*Task prompt*
Output exactly the lines that run from the top of the entries to the line holding "no caso de uma", including both of those lines.

*Extracted data entries*
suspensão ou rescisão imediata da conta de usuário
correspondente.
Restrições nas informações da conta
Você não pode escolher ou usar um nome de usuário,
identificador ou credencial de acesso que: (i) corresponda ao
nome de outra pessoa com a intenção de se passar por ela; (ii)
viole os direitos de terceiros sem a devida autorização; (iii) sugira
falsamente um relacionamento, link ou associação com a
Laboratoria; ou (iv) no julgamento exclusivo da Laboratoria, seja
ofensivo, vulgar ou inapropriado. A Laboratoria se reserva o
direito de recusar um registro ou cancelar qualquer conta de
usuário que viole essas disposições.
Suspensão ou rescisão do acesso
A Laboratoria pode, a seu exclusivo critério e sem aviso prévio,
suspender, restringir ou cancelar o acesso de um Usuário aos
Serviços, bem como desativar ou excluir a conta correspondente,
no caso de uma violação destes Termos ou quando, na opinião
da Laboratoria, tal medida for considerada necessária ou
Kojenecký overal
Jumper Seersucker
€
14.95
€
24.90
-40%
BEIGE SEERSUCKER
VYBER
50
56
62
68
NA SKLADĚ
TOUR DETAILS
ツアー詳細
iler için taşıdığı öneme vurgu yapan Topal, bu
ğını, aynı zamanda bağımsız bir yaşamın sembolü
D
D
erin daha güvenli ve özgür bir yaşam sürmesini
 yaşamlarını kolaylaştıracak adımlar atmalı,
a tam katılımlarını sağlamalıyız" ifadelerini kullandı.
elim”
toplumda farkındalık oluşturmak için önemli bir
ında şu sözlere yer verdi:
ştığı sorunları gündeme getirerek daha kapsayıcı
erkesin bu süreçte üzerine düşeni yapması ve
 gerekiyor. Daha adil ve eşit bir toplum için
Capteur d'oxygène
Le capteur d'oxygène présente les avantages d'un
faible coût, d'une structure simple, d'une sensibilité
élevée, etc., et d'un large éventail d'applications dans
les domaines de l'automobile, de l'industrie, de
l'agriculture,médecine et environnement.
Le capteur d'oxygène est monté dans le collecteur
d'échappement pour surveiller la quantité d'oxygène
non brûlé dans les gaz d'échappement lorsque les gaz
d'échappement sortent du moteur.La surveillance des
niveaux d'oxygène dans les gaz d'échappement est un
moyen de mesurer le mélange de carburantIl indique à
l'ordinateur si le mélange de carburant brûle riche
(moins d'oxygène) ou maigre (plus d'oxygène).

*Response*
suspensão ou rescisão imediata da conta de usuário
correspondente.
Restrições nas informações da conta
Você não pode escolher ou usar um nome de usuário,
identificador ou credencial de acesso que: (i) corresponda ao
nome de outra pessoa com a intenção de se passar por ela; (ii)
viole os direitos de terceiros sem a devida autorização; (iii) sugira
falsamente um relacionamento, link ou associação com a
Laboratoria; ou (iv) no julgamento exclusivo da Laboratoria, seja
ofensivo, vulgar ou inapropriado. A Laboratoria se reserva o
direito de recusar um registro ou cancelar qualquer conta de
usuário que viole essas disposições.
Suspensão ou rescisão do acesso
A Laboratoria pode, a seu exclusivo critério e sem aviso prévio,
suspender, restringir ou cancelar o acesso de um Usuário aos
Serviços, bem como desativar ou excluir a conta correspondente,
no caso de uma violação destes Termos ou quando, na opinião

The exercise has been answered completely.